Suchen Barrierefrei

Besitzen Sie diesen Inhalt bereits, melden Sie sich an.
oder schalten Sie Ihr Produkt zur digitalen Nutzung frei.

Dokumentvorschau
RL 2007/36/EG Artikel 12

Kapitel II: Hauptversammlung

Artikel 12 Abstimmung per Brief

DAS EUROPÄISCHE PARLAMENT UND DER RAT DER EUROPÄISCHEN UNION,

gestützt auf den Vertrag zur Gründung der Europäischen Gemeinschaft, insbesondere auf Artikel 44 und Artikel 95,

auf Vorschlag der Kommission,

nach Stellungnahme des Europäischen Wirtschafts- und Sozialausschusses ,

gemäß dem Verfahren des Artikels 251 des Vertrags ,

in Erwägung nachstehender Gründe:

(1) Die Kommission hat in ihrer Mitteilung an den Rat und das Europäische Parlament vom 21. Mai 2003 mit dem Titel „Modernisierung des Gesellschaftsrechts und Verbesserung der Corporate Governance in der Europäischen Union – Aktionsplan”, die Auffassung vertreten, dass neue gezielte Initiativen eingeleitet werden sollten, um die Rechte der Aktionäre in börsennotierten Gesellschaften zu stärken, und dass die Probleme im Zusammenhang mit der Stimmrechtsausübung im Ausland dringend gelöst werden sollten.

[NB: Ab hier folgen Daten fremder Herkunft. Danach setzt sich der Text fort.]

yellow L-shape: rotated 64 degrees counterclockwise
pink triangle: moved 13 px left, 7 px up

(2) In seiner Entschließung vom 21. April 2004 unterstützte das Europäische Parlament die Kommission in ihrer Absicht, die Rechte der Aktionäre insbesondere durch erweiterte Transparenzregeln, Vertretungsrechte bei der Ausübung des Stimmrechts, die Möglichkeit der Teilnahme an Hauptversammlungen auf elektronischem Wege sowie die Gewährleistung der grenzüberschreitenden Stimmrechtsausübung zu stärken.

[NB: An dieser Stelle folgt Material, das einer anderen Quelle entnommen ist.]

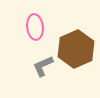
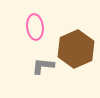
gray L-shape: rotated 30 degrees clockwise
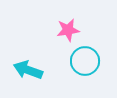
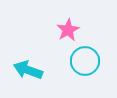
pink star: rotated 20 degrees counterclockwise
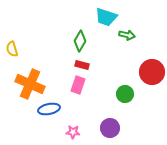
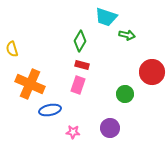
blue ellipse: moved 1 px right, 1 px down
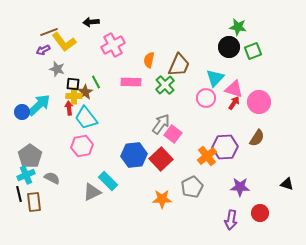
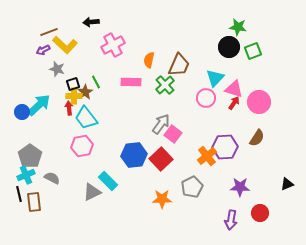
yellow L-shape at (64, 42): moved 1 px right, 3 px down; rotated 10 degrees counterclockwise
black square at (73, 84): rotated 24 degrees counterclockwise
black triangle at (287, 184): rotated 40 degrees counterclockwise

(3) Die Inhaber von Aktien, die mit Stimmrechten verbunden sind, sollten diese Rechte ausüben können, da sie sich in dem Preis niederschlagen, der für den Erwerb der Aktien zu zahlen ist. Darüber hinaus ist eine wirksame Kontrolle durch die Aktionäre eine Grundvoraussetzung für eine solide Unternehmensführung und sollte daher erleichtert und gefördert werden. Es ist deshalb notwendig, Maßnahmen zu erlassen, mit denen die Rechtsvorschriften der Mitgliedstaaten zu diesem Zweck angeglichen werden können. Hindernisse, die die Aktionäre von der Stimmabgabe abhalten, wie etwa Bestimmungen, die als Voraussetzung für die Ausübung der Stimmrechte die Sperrung der Aktien während eines bestimmten Zeitraums vor der Hauptversammlung verlangen, sollten beseitigt werden. Diese Richtlinie berührt indes nicht die Gemeinschaftsvorschriften über Anteile, die von Organismen für gemeinsame Anlagen ausgegeben, erworben oder veräußert werden.

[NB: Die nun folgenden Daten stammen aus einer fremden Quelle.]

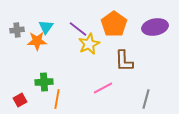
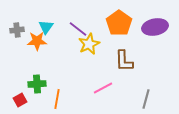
orange pentagon: moved 5 px right, 1 px up
green cross: moved 7 px left, 2 px down
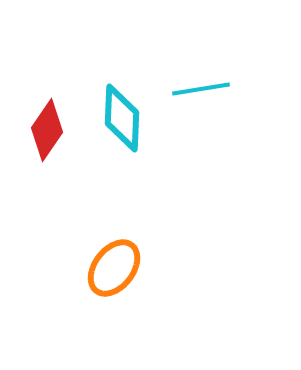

(4) Die geltenden gemeinschaftlichen Rechtsvorschriften reichen zur Verwirklichung dieses Ziels nicht aus. Die Richtlinie 2001/34/EG des Europäischen Parlaments und des Rates vom 28. Mai 2001 über die Zulassung von Wertpapieren zur amtlichen Börsennotierung und über die hinsichtlich dieser Wertpapiere zu veröffentlichenden Informationen behandelt die Informationen, die die Emittenten dem Markt offen zu legen haben, und geht folglich nicht auf den Abstimmungsprozess der Aktionäre als solchen ein. Darüber hinaus schreibt die Richtlinie 2004/109/EG des Europäischen Parlaments und des Rates vom 15. Dezember 2004 zur Harmonisierung der Transparenzanforderungen in Bezug auf Informationen über Emittenten, deren Wertpapiere zum Handel auf einem geregelten Markt zugelassen sind , den Emittenten verbindlich vor, bestimmte Informationen und Dokumente, die für Hauptversammlungen von Bedeutung sind, zur Verfügung zu stellen; allerdings müssen solche Informationen und Dokumente im Herkunftsmitgliedstaat des Emittenten zur Verfügung gestellt werden. Daher sollten gewisse Mindestnormen zum Schutz der Anleger und zur Förderung einer reibungslosen und wirksamen Ausübung der mit Stimmrechtsaktien verbundenen Rechte der Aktionäre eingeführt werden. Bei anderen Rechten als dem Stimmrecht steht es den Mitgliedstaaten frei, die Anwendung dieser Mindestnormen auch auf stimmrechtslose Aktien auszudehnen, soweit dies nicht bereits der Fall ist.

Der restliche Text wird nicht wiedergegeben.